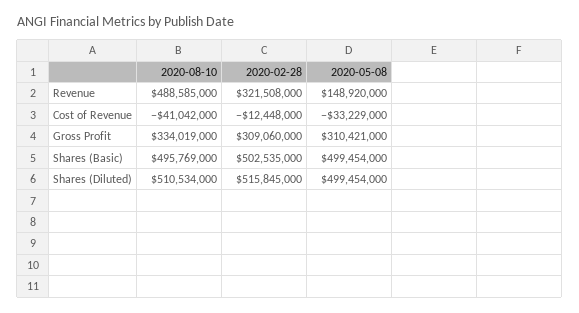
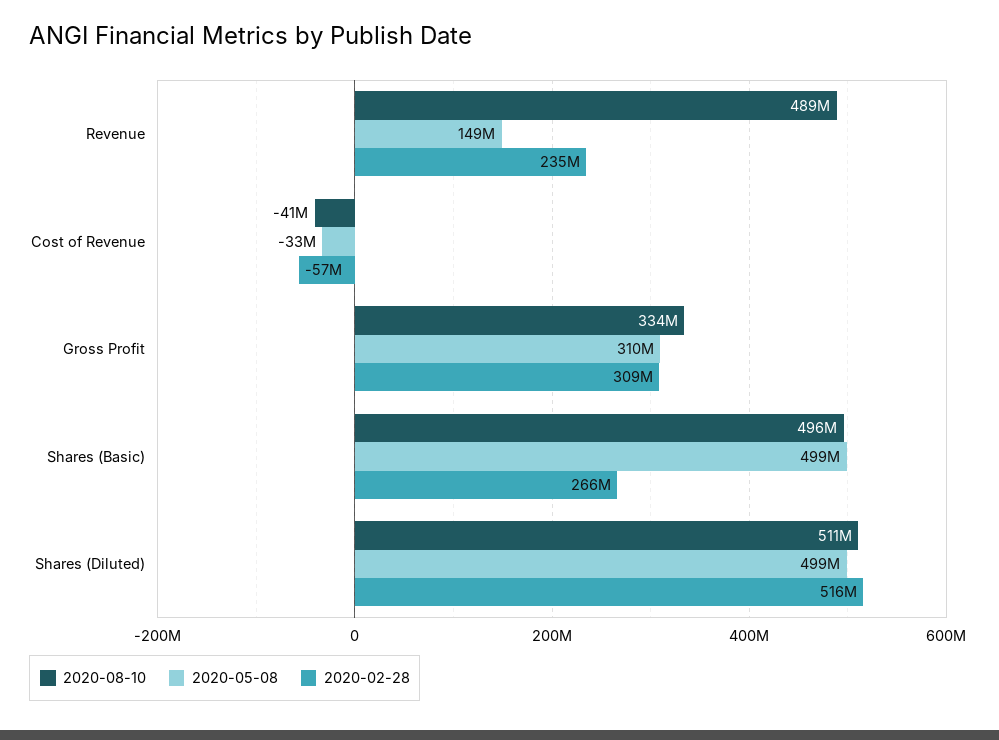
  {
    "2020-08-10": {
      "Revenue": 488585000,
      "Cost of Revenue": -41042000,
      "Gross Profit": 334019000,
      "Shares (Basic)": 495769000,
      "Shares (Diluted)": 510534000
    },
    "2020-02-28": {
-     "Revenue": 321508000,
+     "Revenue": 235000000,
-     "Cost of Revenue": -12448000,
+     "Cost of Revenue": -57000000,
      "Gross Profit": 309060000,
-     "Shares (Basic)": 502535000,
+     "Shares (Basic)": 266000000,
      "Shares (Diluted)": 515845000
    },
    "2020-05-08": {
      "Revenue": 148920000,
      "Cost of Revenue": -33229000,
      "Gross Profit": 310421000,
      "Shares (Basic)": 499454000,
      "Shares (Diluted)": 499454000
    }
  }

- **Directions for this task**
Would you return the material exactly, images excluded?

- **Result for this task**
  {
    "2020-08-10": {
      "Revenue": 488585000,
      "Cost of Revenue": -41042000,
      "Gross Profit": 334019000,
      "Shares (Basic)": 495769000,
      "Shares (Diluted)": 510534000
    },
    "2020-02-28": {
-     "Revenue": 321508000,
+     "Revenue": 235000000,
-     "Cost of Revenue": -12448000,
+     "Cost of Revenue": -57000000,
      "Gross Profit": 309060000,
-     "Shares (Basic)": 502535000,
+     "Shares (Basic)": 266000000,
      "Shares (Diluted)": 515845000
    },
    "2020-05-08": {
      "Revenue": 148920000,
      "Cost of Revenue": -33229000,
      "Gross Profit": 310421000,
      "Shares (Basic)": 499454000,
      "Shares (Diluted)": 499454000
    }
  }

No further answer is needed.